The company submitted the drug for FDA consideration in November 2019. The FDA expedited its approval on April 17, 2020.
The biopharma company has over 24 other drugs currently in its pipeline which, in time, could help reduce the company’s reliance on Jakafi and Pemazyre for all of its revenue.
Incyte Share Price Tumbled On Surprise Loss
While Incyte is currently rated a Buy by most analysts, this stock has steadily been declining in share price since July 21, 2020.
The company’s recent quarterly results report showed a surprise loss of $0.07 per share when all hands were calling for a profit.
This could be due to Incyte’s attempts to go all-in with Jakafi for COVID treatment when there are so many companies attempting COVID cures of their own, or just a sign of the times for biopharma stocks overall.

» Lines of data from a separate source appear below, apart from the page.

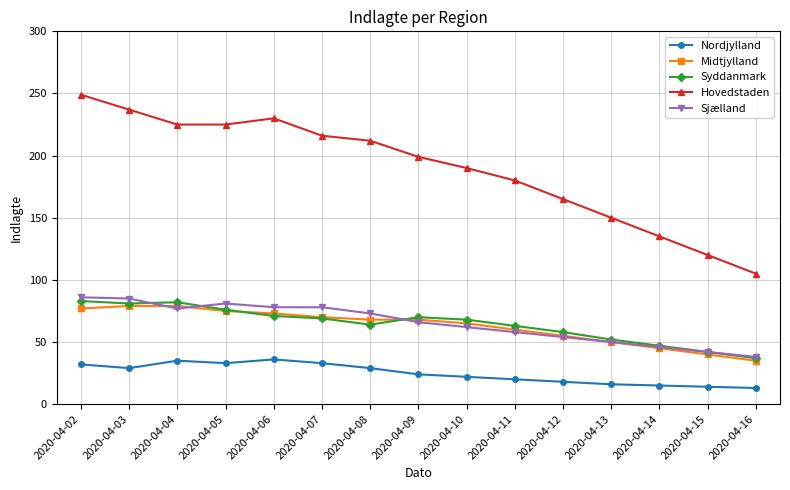

Which series has the largest total across all categories?

Hovedstaden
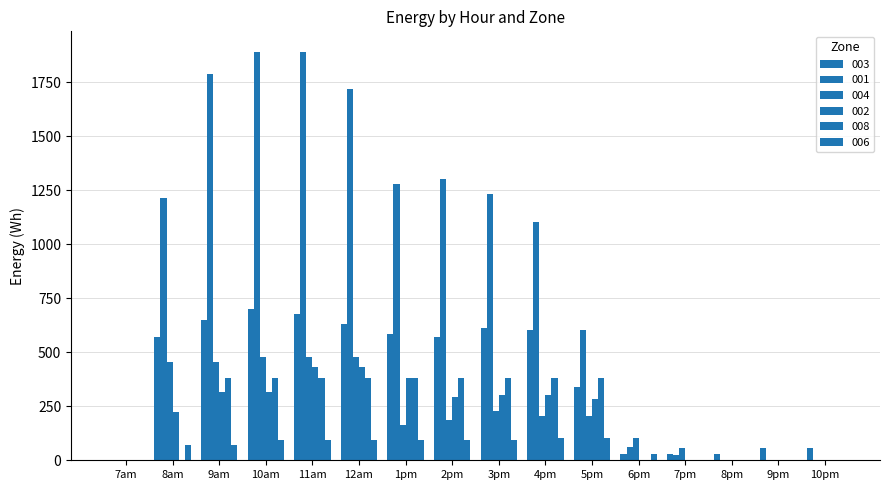

How many categories are shown in the chart?

16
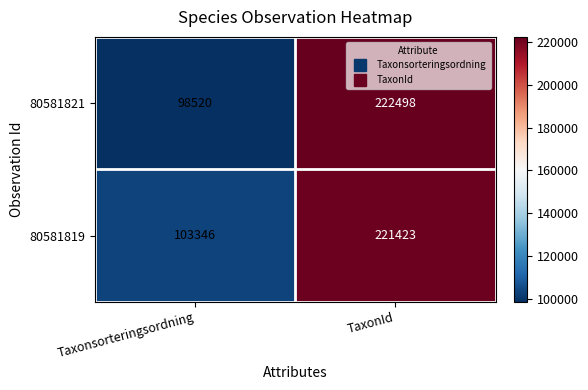

Reading right to left, list all the values displayed in this chart.

80581821: TaxonId=222498	Taxonsorteringsordning=98520
80581819: TaxonId=221423	Taxonsorteringsordning=103346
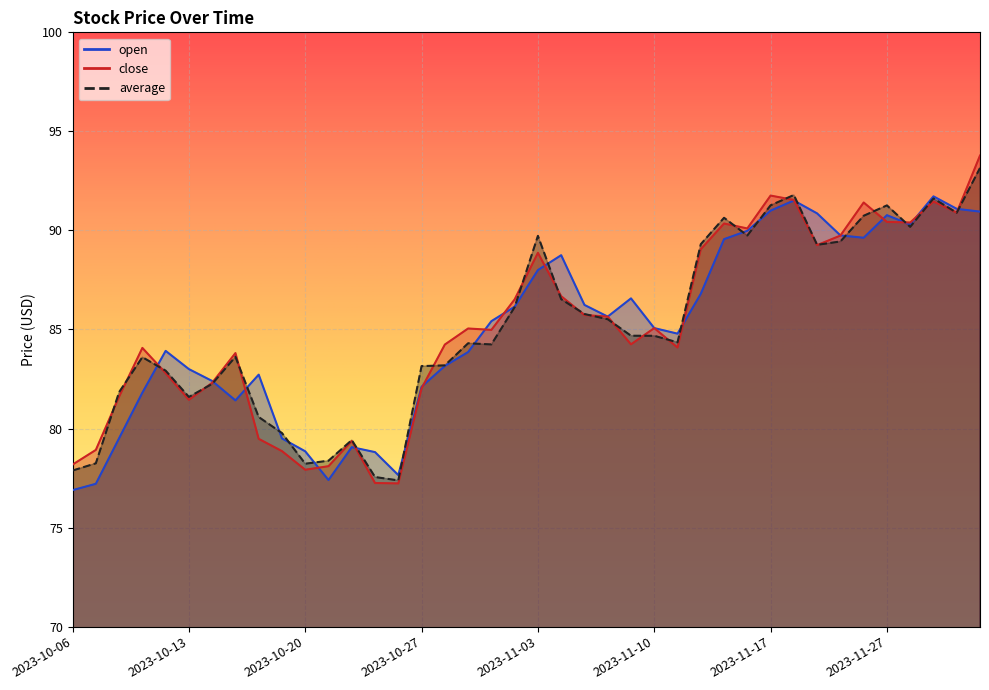

The open series shows 47.5 at 2023-11-09. True or false?

False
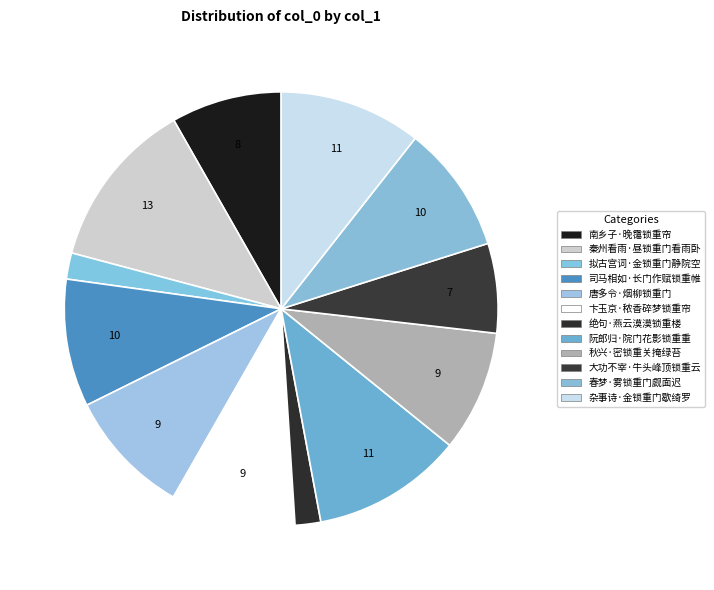

Does 绝句·燕云漠漠锁重楼 account for over 50% of the chart?

No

This is a good time to maybe halt buying decisions and instead begin reviewing past performance reports and take a look at what analysts believe may occur in 2021 for Incyte.
Alternatives To Incyte Stock
Charles River Labs (CRL) helps pharmaceutical companies with research and development in both animal and human medication development and trials.

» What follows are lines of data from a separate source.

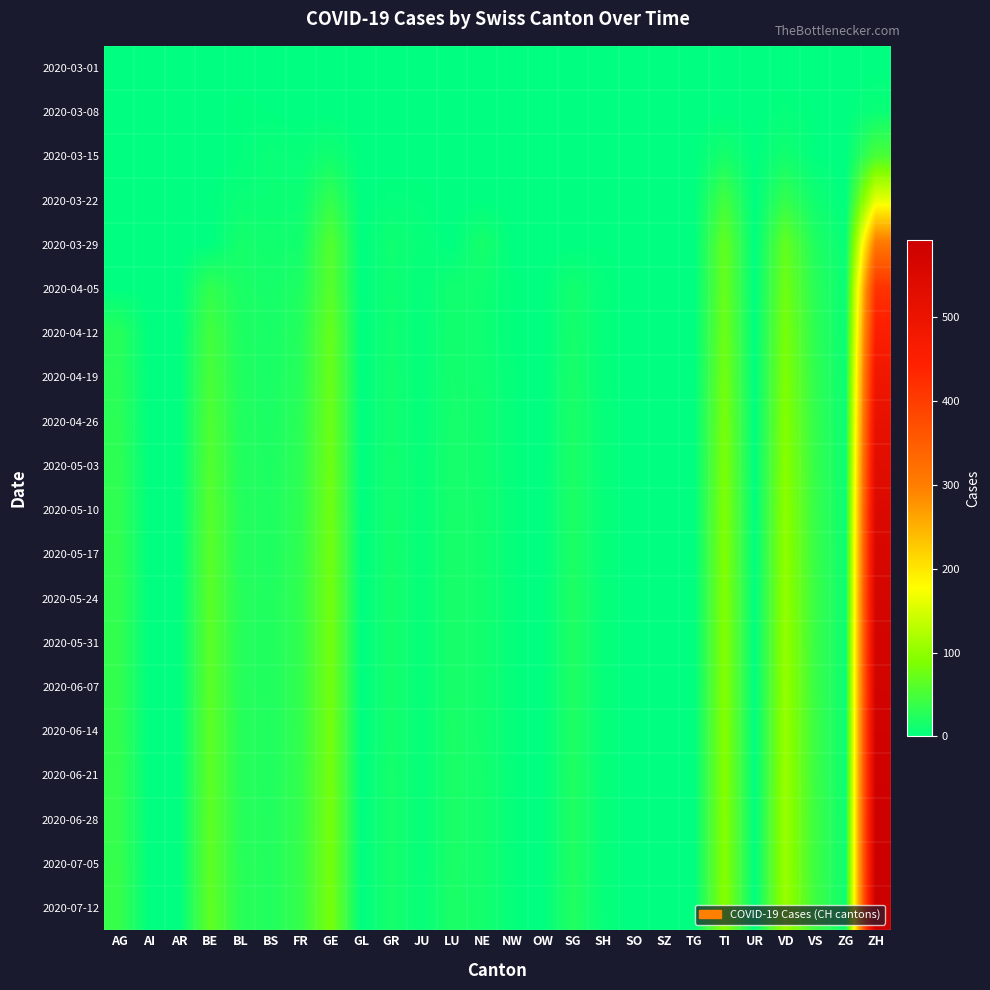

Reading left to right, transcribe all the data shown in this chart.

2020-03-01: AG=0	AI=0	AR=0	BE=0	BL=0	BS=0	FR=0	GE=0	GL=0	GR=0	JU=0	LU=0	NE=0	NW=0	OW=0	SG=0	SH=0	SO=0	SZ=0	TG=0	TI=0	UR=0	VD=0	VS=0	ZG=0	ZH=0
2020-03-08: AG=0	AI=0	AR=0	BE=0	BL=2	BS=1	FR=0	GE=0	GL=0	GR=0	JU=0	LU=0	NE=0	NW=0	OW=0	SG=0	SH=0	SO=0	SZ=0	TG=0	TI=0	UR=0	VD=3	VS=1	ZG=0	ZH=7
2020-03-15: AG=0	AI=0	AR=0	BE=0	BL=2	BS=7	FR=5	GE=12	GL=0	GR=0	JU=0	LU=0	NE=0	NW=0	OW=0	SG=0	SH=0	SO=0	SZ=0	TG=0	TI=16	UR=0	VD=13	VS=1	ZG=0	ZH=51
2020-03-22: AG=0	AI=0	AR=0	BE=0	BL=7	BS=7	FR=8	GE=36	GL=0	GR=3	JU=2	LU=0	NE=0	NW=0	OW=0	SG=0	SH=0	SO=0	SZ=0	TG=0	TI=46	UR=0	VD=36	VS=11	ZG=0	ZH=160
2020-03-29: AG=0	AI=0	AR=0	BE=0	BL=15	BS=12	FR=13	GE=59	GL=0	GR=11	JU=5	LU=0	NE=16	NW=0	OW=0	SG=0	SH=1	SO=0	SZ=0	TG=0	TI=69	UR=0	VD=69	VS=22	ZG=5	ZH=309
2020-04-05: AG=0	AI=0	AR=0	BE=35	BL=19	BS=15	FR=21	GE=61	GL=0	GR=10	JU=3	LU=12	NE=10	NW=2	OW=0	SG=13	SH=3	SO=0	SZ=0	TG=0	TI=72	UR=0	VD=77	VS=28	ZG=7	ZH=415
2020-04-12: AG=27	AI=0	AR=0	BE=47	BL=21	BS=17	FR=25	GE=71	GL=0	GR=11	JU=3	LU=13	NE=10	NW=2	OW=0	SG=15	SH=3	SO=0	SZ=0	TG=0	TI=76	UR=0	VD=84	VS=31	ZG=7	ZH=453
2020-04-19: AG=28	AI=0	AR=0	BE=51	BL=22	BS=18	FR=27	GE=73	GL=0	GR=12	JU=3	LU=14	NE=11	NW=3	OW=0	SG=17	SH=3	SO=0	SZ=0	TG=0	TI=80	UR=0	VD=88	VS=33	ZG=8	ZH=486
2020-04-26: AG=30	AI=0	AR=0	BE=55	BL=23	BS=19	FR=29	GE=75	GL=0	GR=12	JU=3	LU=15	NE=12	NW=3	OW=0	SG=18	SH=4	SO=0	SZ=0	TG=0	TI=84	UR=0	VD=92	VS=35	ZG=8	ZH=510
2020-05-03: AG=32	AI=0	AR=0	BE=58	BL=24	BS=20	FR=31	GE=77	GL=0	GR=13	JU=4	LU=16	NE=12	NW=3	OW=0	SG=19	SH=4	SO=0	SZ=0	TG=0	TI=87	UR=0	VD=95	VS=37	ZG=9	ZH=530
2020-05-10: AG=33	AI=0	AR=0	BE=60	BL=25	BS=21	FR=32	GE=78	GL=0	GR=13	JU=4	LU=16	NE=13	NW=3	OW=0	SG=20	SH=4	SO=0	SZ=0	TG=0	TI=89	UR=0	VD=98	VS=38	ZG=9	ZH=548
2020-05-17: AG=34	AI=0	AR=0	BE=62	BL=25	BS=21	FR=33	GE=79	GL=0	GR=14	JU=4	LU=17	NE=13	NW=3	OW=0	SG=20	SH=4	SO=0	SZ=0	TG=0	TI=90	UR=0	VD=100	VS=39	ZG=9	ZH=558
2020-05-24: AG=34	AI=0	AR=0	BE=63	BL=26	BS=22	FR=34	GE=80	GL=0	GR=14	JU=4	LU=17	NE=13	NW=3	OW=0	SG=21	SH=4	SO=0	SZ=0	TG=0	TI=91	UR=0	VD=102	VS=40	ZG=9	ZH=565
2020-05-31: AG=35	AI=0	AR=0	BE=64	BL=26	BS=22	FR=34	GE=80	GL=0	GR=14	JU=4	LU=17	NE=13	NW=3	OW=0	SG=21	SH=4	SO=0	SZ=0	TG=0	TI=92	UR=0	VD=103	VS=40	ZG=9	ZH=570
2020-06-07: AG=35	AI=0	AR=0	BE=64	BL=26	BS=22	FR=35	GE=80	GL=0	GR=14	JU=4	LU=17	NE=13	NW=3	OW=0	SG=21	SH=4	SO=0	SZ=0	TG=0	TI=92	UR=0	VD=104	VS=40	ZG=9	ZH=573
2020-06-14: AG=35	AI=0	AR=0	BE=65	BL=27	BS=22	FR=35	GE=81	GL=0	GR=14	JU=4	LU=18	NE=13	NW=3	OW=0	SG=21	SH=4	SO=0	SZ=0	TG=0	TI=93	UR=0	VD=105	VS=41	ZG=9	ZH=578
2020-06-21: AG=36	AI=0	AR=0	BE=65	BL=27	BS=22	FR=36	GE=81	GL=0	GR=15	JU=4	LU=18	NE=14	NW=3	OW=0	SG=22	SH=4	SO=0	SZ=0	TG=0	TI=93	UR=0	VD=106	VS=41	ZG=9	ZH=582
2020-06-28: AG=36	AI=0	AR=0	BE=66	BL=27	BS=23	FR=36	GE=82	GL=0	GR=15	JU=4	LU=18	NE=14	NW=3	OW=0	SG=22	SH=4	SO=0	SZ=0	TG=0	TI=94	UR=0	VD=107	VS=42	ZG=10	ZH=586
2020-07-05: AG=37	AI=0	AR=0	BE=66	BL=28	BS=23	FR=37	GE=82	GL=0	GR=15	JU=4	LU=18	NE=14	NW=3	OW=0	SG=22	SH=4	SO=0	SZ=0	TG=0	TI=94	UR=0	VD=107	VS=42	ZG=10	ZH=589
2020-07-12: AG=37	AI=0	AR=0	BE=67	BL=28	BS=23	FR=37	GE=83	GL=0	GR=15	JU=4	LU=19	NE=14	NW=3	OW=0	SG=23	SH=4	SO=0	SZ=0	TG=0	TI=95	UR=0	VD=108	VS=43	ZG=10	ZH=592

This is a company that investors should keenly take an interest in, as they’ve yet to see “the red”, and its stock continues its upwards trend.
AmGen (AMGN) is one of the world’s leading pharmaceutical research and development companies. The company believes in value-based medicine, and the incorporation of new ideas to bring about a revolution in the healthcare sciences.
Although this stock has seen some dips in 2020, they’ve been minor and short-lived. This is a stock that more conservative, long-term investors could consider given that it has a more diversified revenue stream than does Incyte.
Is Incyte Stock A Buy? – The Bottom Line
While Incyte’s Q3 performance looked bleak, Jakafi demand is still brimming with possibilities. Jakafi has three different FDA approved indications, and these approvals continue to bolster sales.
Plus, part of the reason the company’s earnings estimates missed the mark was the cost of purchasing a “priority voucher” to obtain fast-tracked status for COVID indication treatment. This also significantly increased the cost of research and development expenses.
At the same time, Incyte’s attempts to diversify revenue continues to encourage investors. As Jakafi’s label indications continue to expand, sales will continue to grow.
Pemazyre’s approval, along with those of Monjuvi and Tabrecta will also boost sales and further diversify revenue. The only concerns to date are potential setbacks within the current pipeline.
If you’re a patient, long-term investor, Incyte could be a great investment.